Türkiye Komünist Partisi’ne 2010 yılında üye oldum. Örgütlü mücadele yolundan hiç ayrılmadım. 24 Haziran seçimlerinde Bağımsız Milletvekili adayı oldum.

BU BEREKETLİ TOPRAKLAR ÜZERİNDE BU ZULÜM BİTSİN

Tekirdağ denince akla uçsuz bucaksız ayçiçeği tarlaları, bereketli Ergene havzası, Kuzey Trakya’nın yemyeşil doğası ve tabi Tekel’in rakı fabrikası gelirdi.

Sermaye talan etmeye önce bereketli topraklarımızdan başladı. Plansız ve sağlıksız bir sanayileşme hamlesiyle Ergene havzası zehirlendi. Bugün saçılan sanayi atıkları yüzünden Trakya’da neredeyse her evde bir kanser vakası görülüyor. Bu plansız sanayileşme işçiler için de kölelik koşullarında bir sömürü anlamına geliyor. Bugün Çorlu-Çerkezköy hattında bulunan sanayi kuruluşlarında iş kazaları, sendikasızlık, ücretlerin ödenmemesi, ücretsiz fazla mesai gibi başlıklar işçiler için sıradanlaşmış durumdadır.

Tüm bunlarla birlikte Çorlu, sınıfın direniş kentlerinden biri olmuştur aynı zamanda. Yakın tarihimizde buna en iyi örnek metal işçilerinin direnişidir. Metal işçileri sömürüye karşı sermayenin elinin Trakya’da pek rahat olmayacağını en çok Çorlu’da göstermiştir.

Trakya’nın doğa harikası kuzey ormanları ise artık güzelliğinden çok enerji tekellerinin yağması ile anılıyor. Dev enerji yatırımları adı altında bu bölge şirketlere peşkeş çekildi, ağaçlarımız talana kurban gitti. Son zamanlarda Rusya ile yapılan Türk akımı projesi ile Rus tekelleri de bu yağmadan fazlasıyla nasibini aldı. Yapılması düşünülen nükleer santralle bölgedeki kanser vakalarının önünün alınamayacağı ortada.

Tekirdağ’ın simgelerinden olan Rakı fabrikası da var bu resmin içinde: Fabrika özelleştirilirken hükümetin koyduğu ağır vergilerin etkisi ile ürünleri emekçilerin masasında görülmez oldu.

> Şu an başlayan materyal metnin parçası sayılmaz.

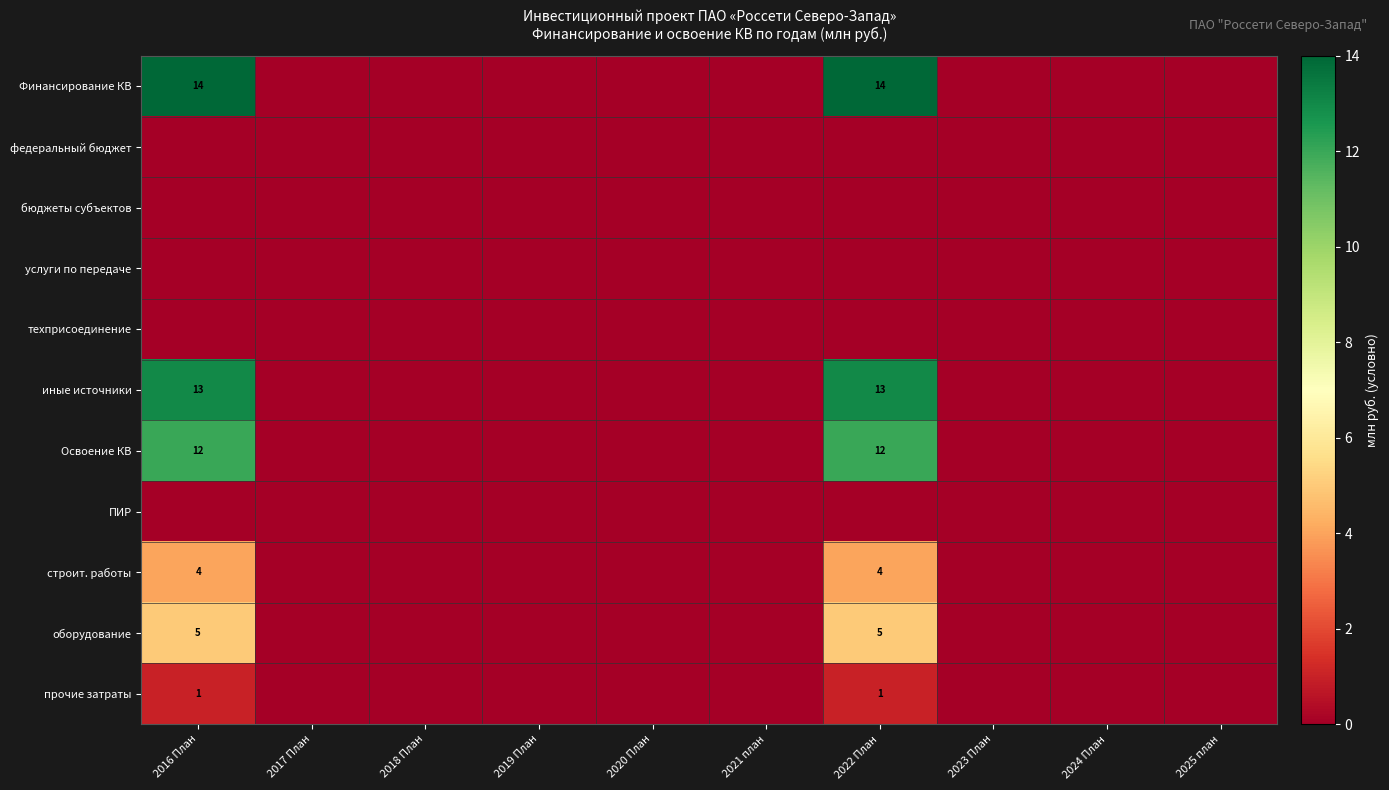

Is it true that Финансирование КВ equals 14 at 2022 План?

True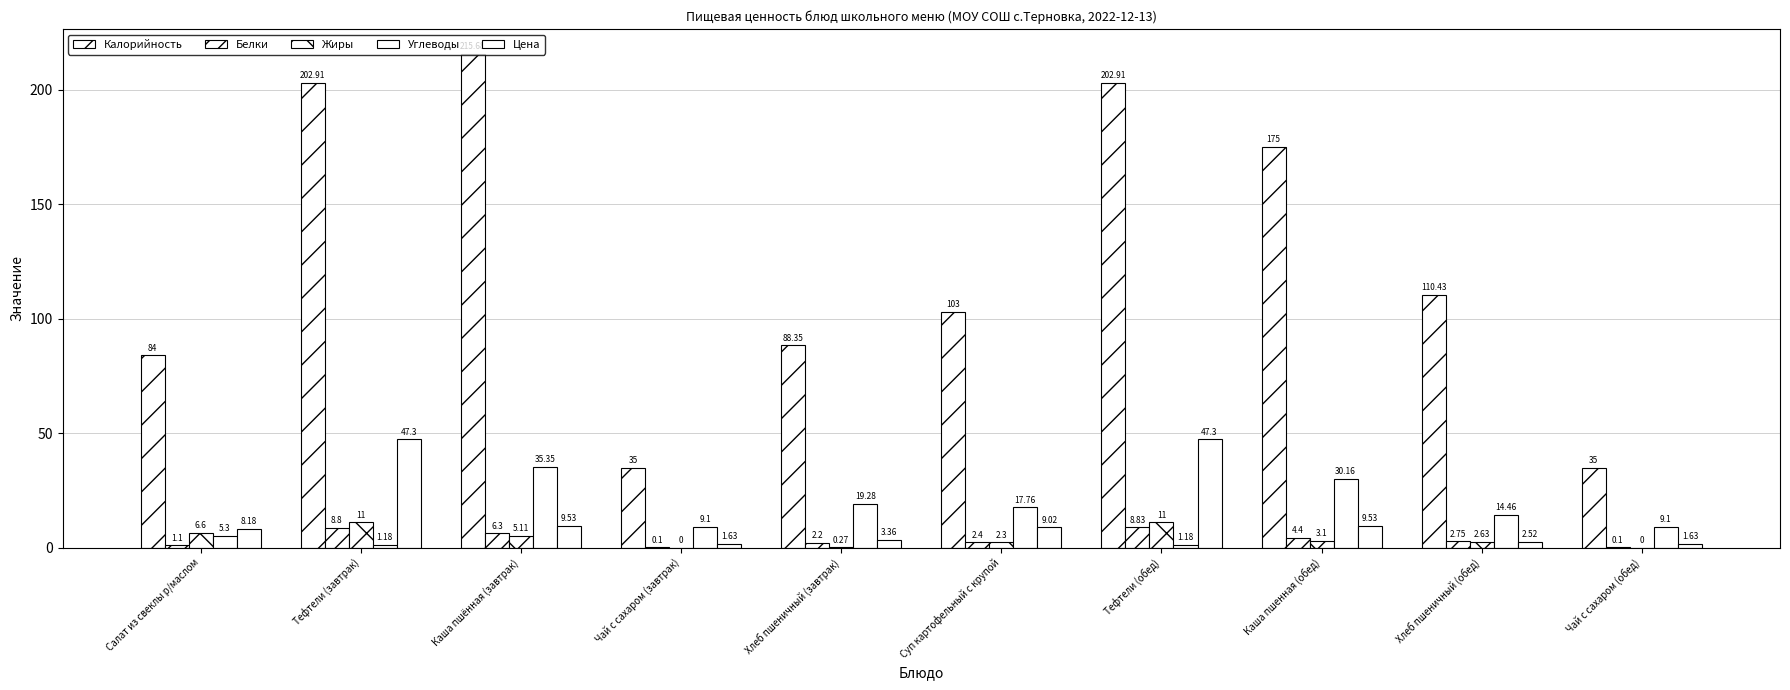

How many data points in Белки are above 2?

7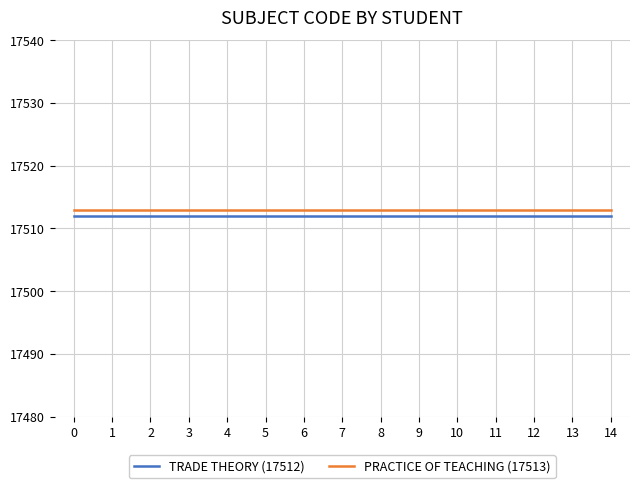

What is the total value across all series at 0?

35025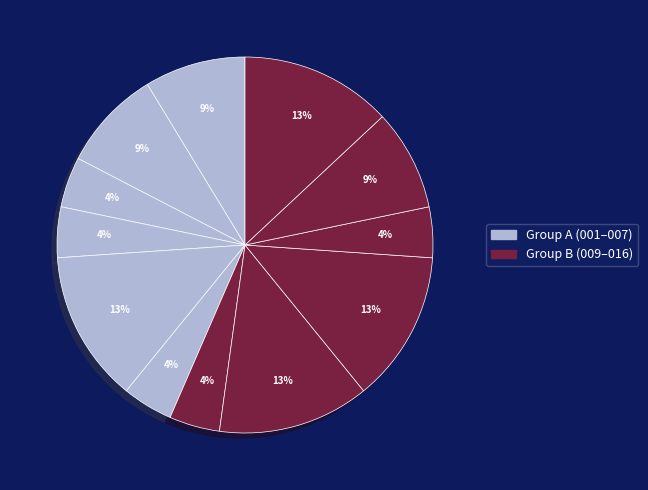

How many segments does this pie chart have?

12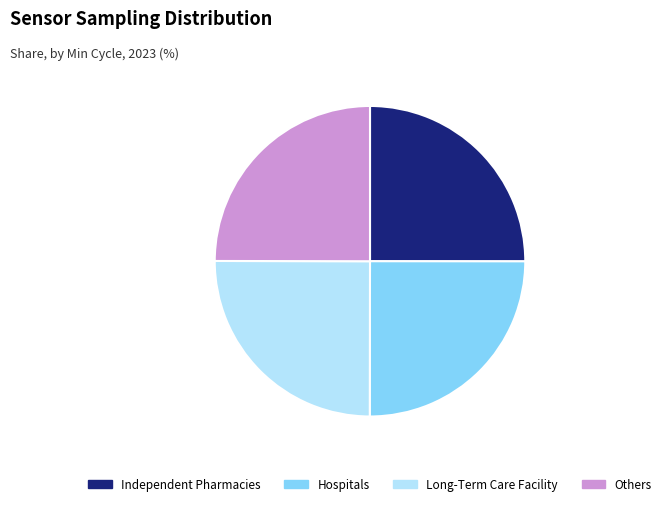

Is it true that Independent Pharmacies is 25% of the pie?

True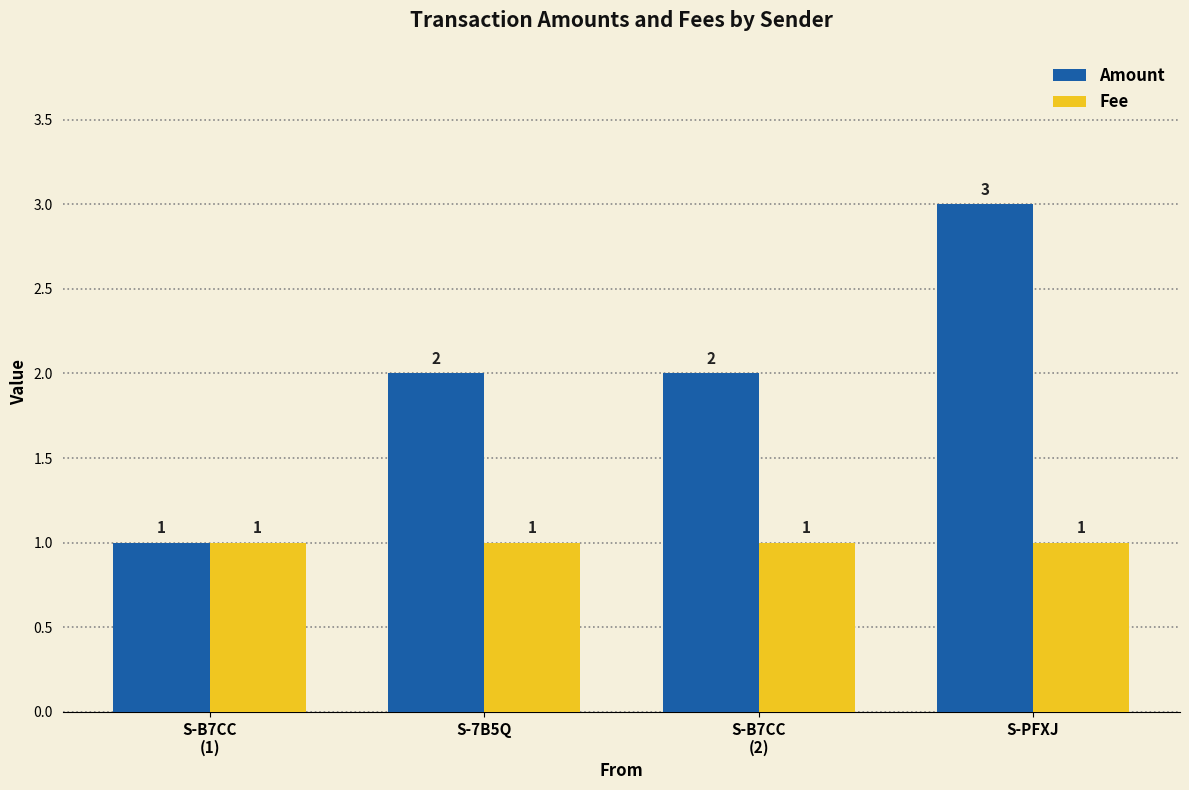

The Amount series shows 1.5 at S-B7CC
(1). True or false?

False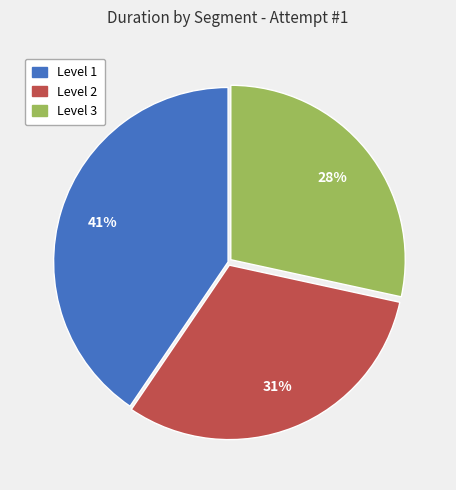

How many slices are in this pie chart?

3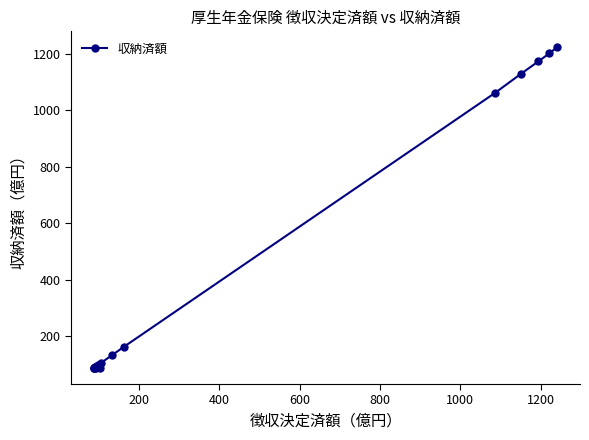

What is the minimum value shown in the chart?

87.9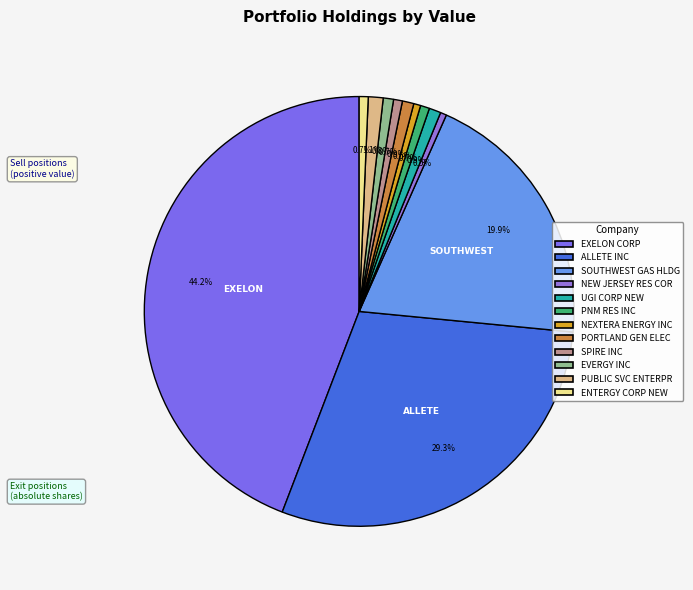

Between EXELON CORP and ENTERGY CORP NEW, which is larger?

EXELON CORP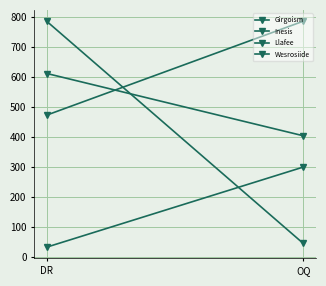

Is it true that Llafee equals 403 at OQ?

False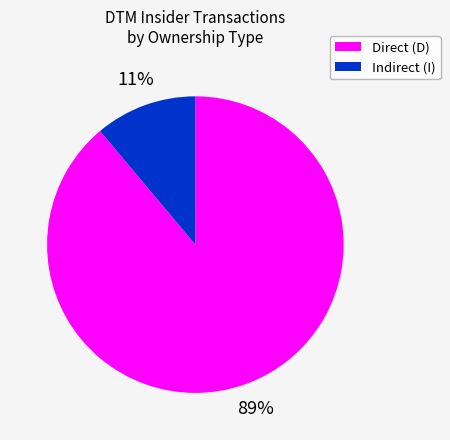

The Direct (D) slice represents 89% of the pie. True or false?

True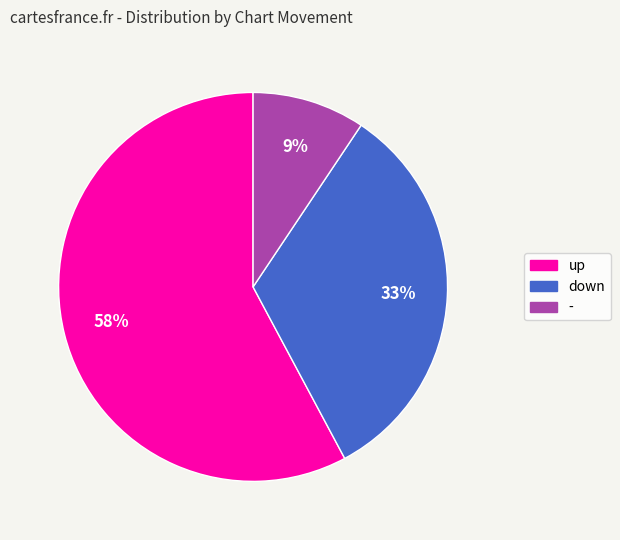

Which category has the smallest portion of the pie?

-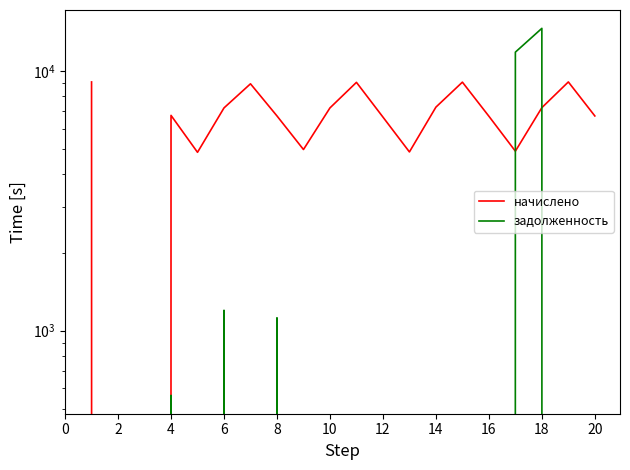

The value of начислено at 0 is 2755.2. True or false?

False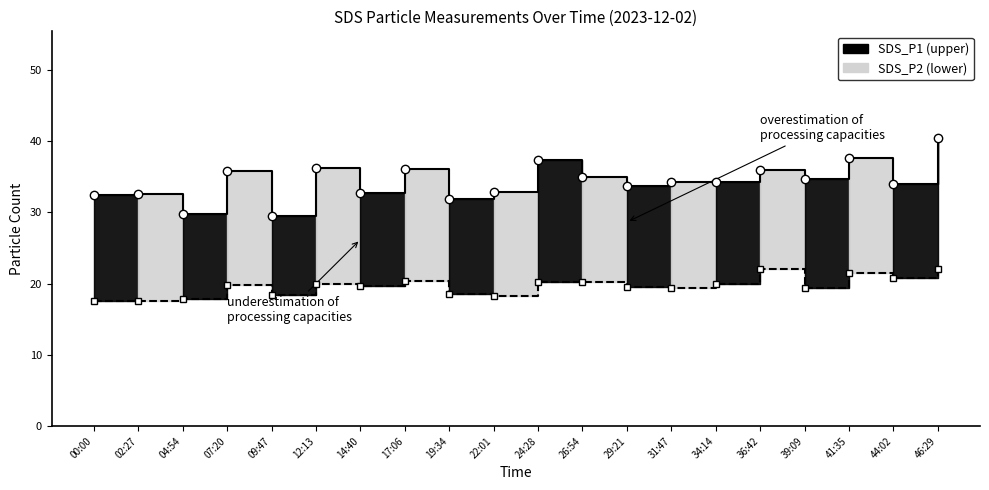

Reading right to left, extract all data points from this chart.

SDS_P1: 46:29=40.4	44:02=33.9	41:35=37.6	39:09=34.6	36:42=35.9	34:14=34.3	31:47=34.2	29:21=33.7	26:54=34.9	24:28=37.3	22:01=32.8	19:34=31.9	17:06=36.1	14:40=32.7	12:13=36.2	09:47=29.5	07:20=35.7	04:54=29.8	02:27=32.5	00:00=32.4
SDS_P2: 46:29=22.0	44:02=20.8	41:35=21.5	39:09=19.4	36:42=22.0	34:14=19.9	31:47=19.4	29:21=19.5	26:54=20.2	24:28=20.2	22:01=18.3	19:34=18.5	17:06=20.4	14:40=19.7	12:13=19.9	09:47=18.3	07:20=19.8	04:54=17.8	02:27=17.6	00:00=17.5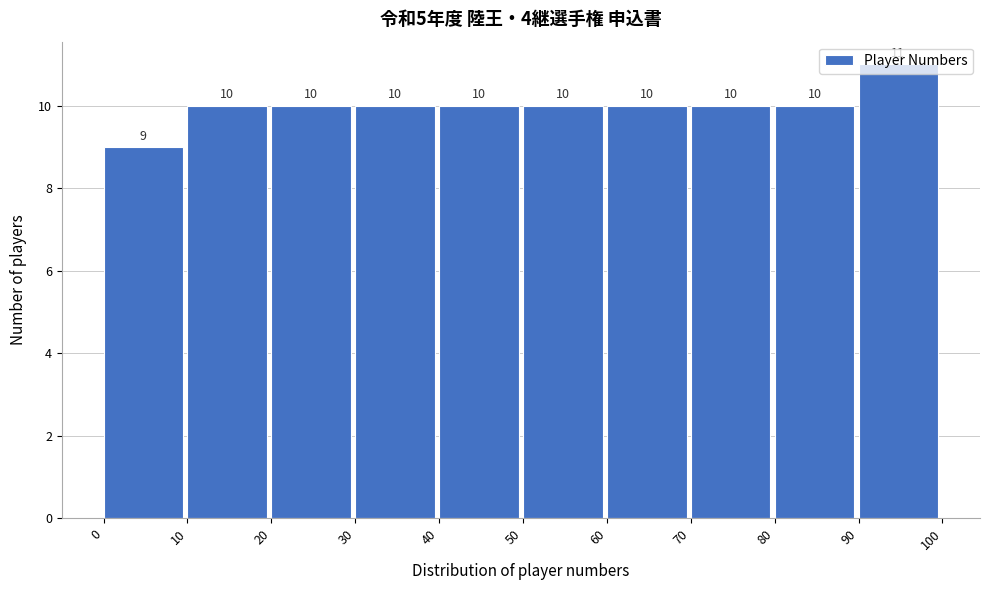

How tall is the bar that spans 20 to 30 on the x-axis?

10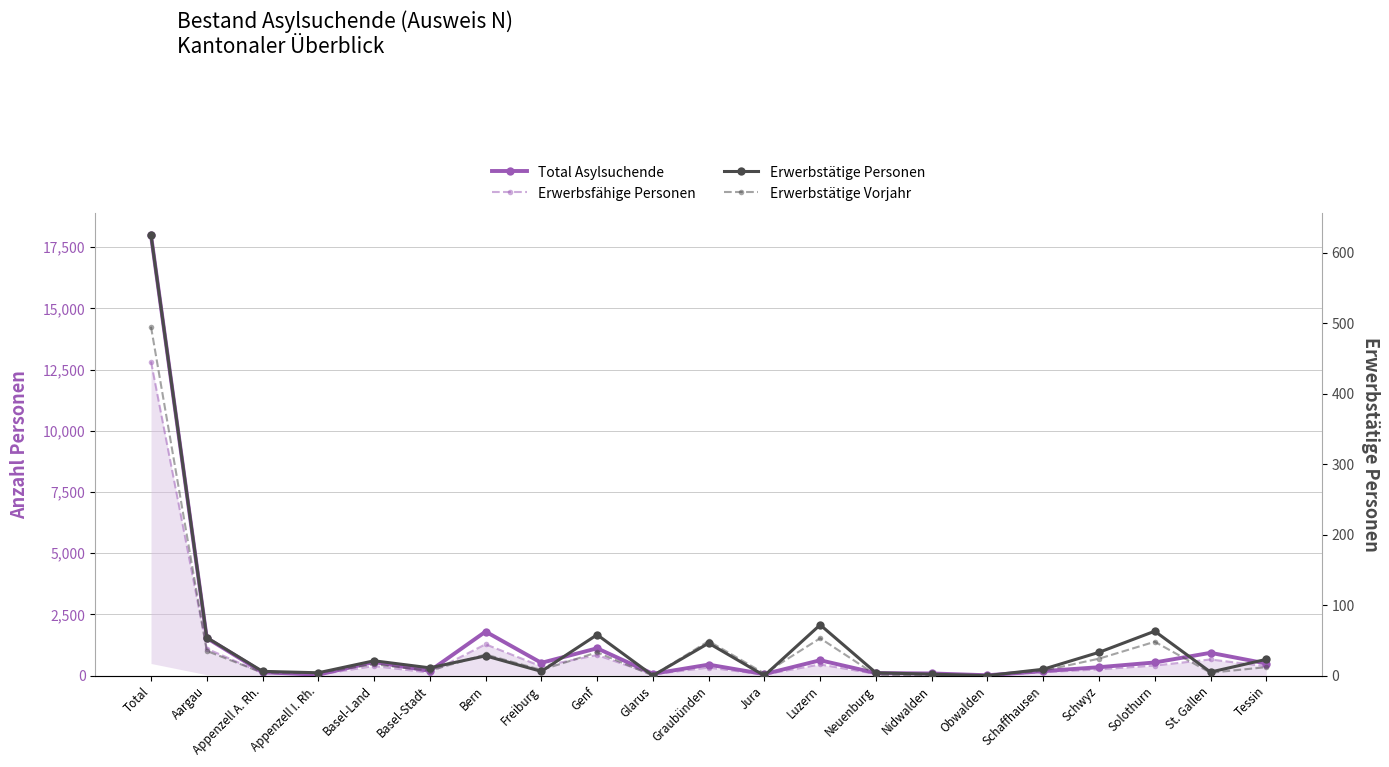

Which series changed the most between Graubünden and Schaffhausen?

Total Asylsuchende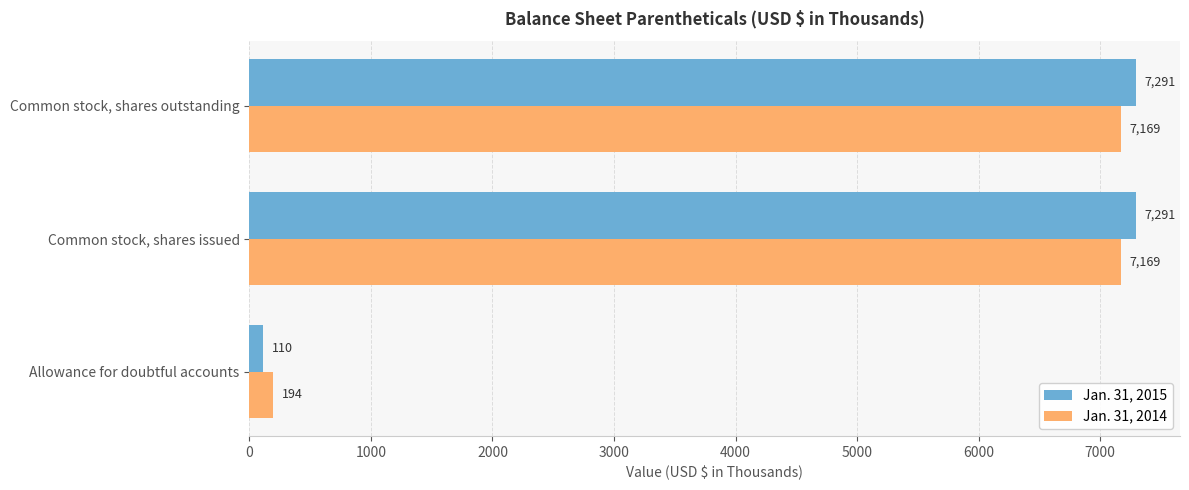

Rank the series by their maximum value, from highest to lowest.

Jan. 31, 2015, Jan. 31, 2014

Rakı fabrikası kapatıldı. AKP iktidarının Trakyalı yurttaşların yaşam biçimine dokunmaya yönelik önemli adımlarından biri oldu bu da.

‘Bu düzen değişmeli’ demeden bu sorunlara çözüm bulunamayacağı belli. Tekirdağ ve tüm Trakya’nın sermaye tarafından talan edilmesine daha fazla göz yumamayız. Trakya’nın bereketli topraklarını savunmak için bu seçimlerde Sosyalizm bayrağını yükselteceğiz.